Mother! also possesses a uniqueness and peculiarity, but in no way is it a hermetic film. Every viewer should be able to find themselves in the intricate code of symbols and metaphors used by Aronofsky. It can certainly be considered controversial, but it is far from being an empty, scandalous manifesto. Even the most horrific events of the final act are connected to the previously introduced threads.

The film constantly moves in a specific direction. It is not about scaring or shocking the viewer. What impresses me in Mother! is the director’s staging audacity and Lawrence’s acting dedication—an actress capable of finding a tone of performance that allows her, within this absurd vision, to be both someone real and different for the viewer, while fitting perfectly into this small, specific universe.
I perceive the multilayeredness of the world presented in Mother!—both in terms of the purely physical construction of the setting and the depth of Aronofsky’s text. The final twenty minutes are an exhausting journey through space and time. It is a purgatory through which we must struggle alongside the titular heroine. At the end of this elaborate, overwhelming sequence, one can truly breathe a sigh of relief. Such a feeling of release is provided only by great cinema.

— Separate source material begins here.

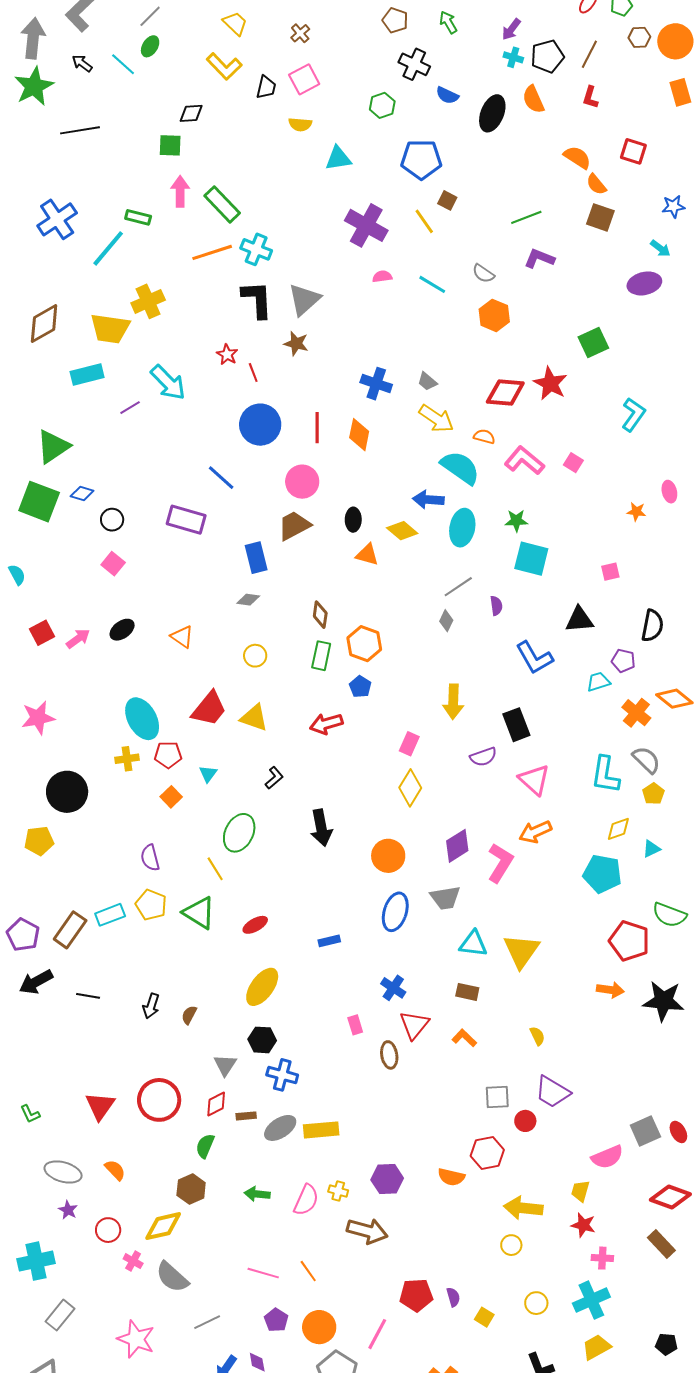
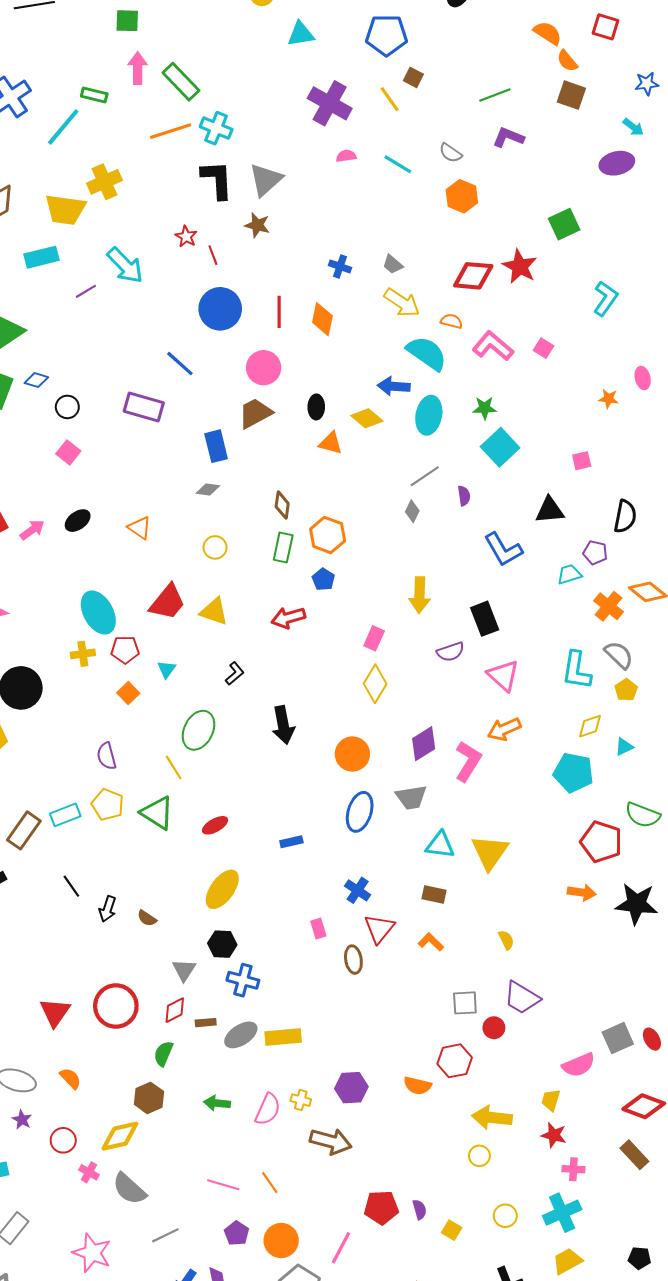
blue cross: (376, 384) -> (340, 266), size x0.7
cyan square: (531, 559) -> (500, 447), turned 33
black line: (88, 996) -> (71, 886), moved, turned 45
brown semicircle: (189, 1015) -> (147, 918), turned -84

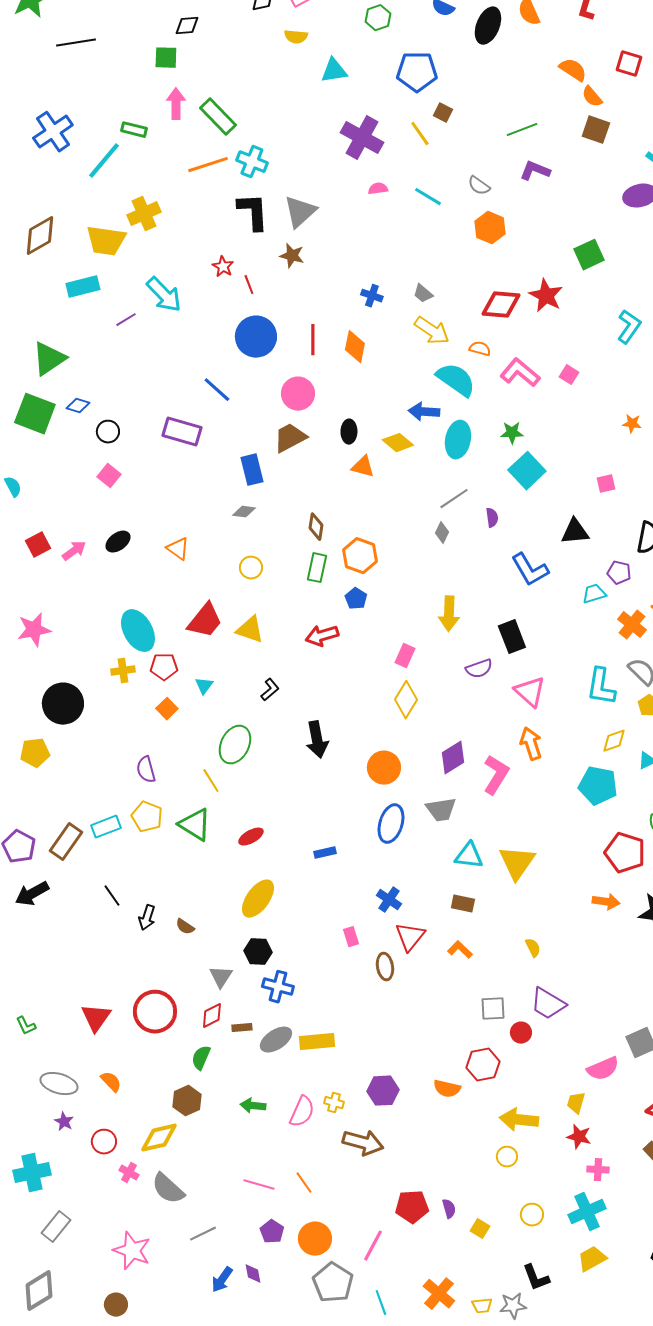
orange arrow: (504, 729) -> (531, 744), turned 96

Mother! is a film that requires patience, but also the right attitude. However, a properly prepared viewer can take a great deal from it. It is a film that eagerly paraphrases other texts and directorial styles, trying to condense various human fears at once—from the fear of motherhood and emotional atrophy, through loneliness and invasion of privacy, to the collapse of a lasting relationship. Mother! is bold and extreme cinema, and at the same time, one of a kind. There can never be too many such projects.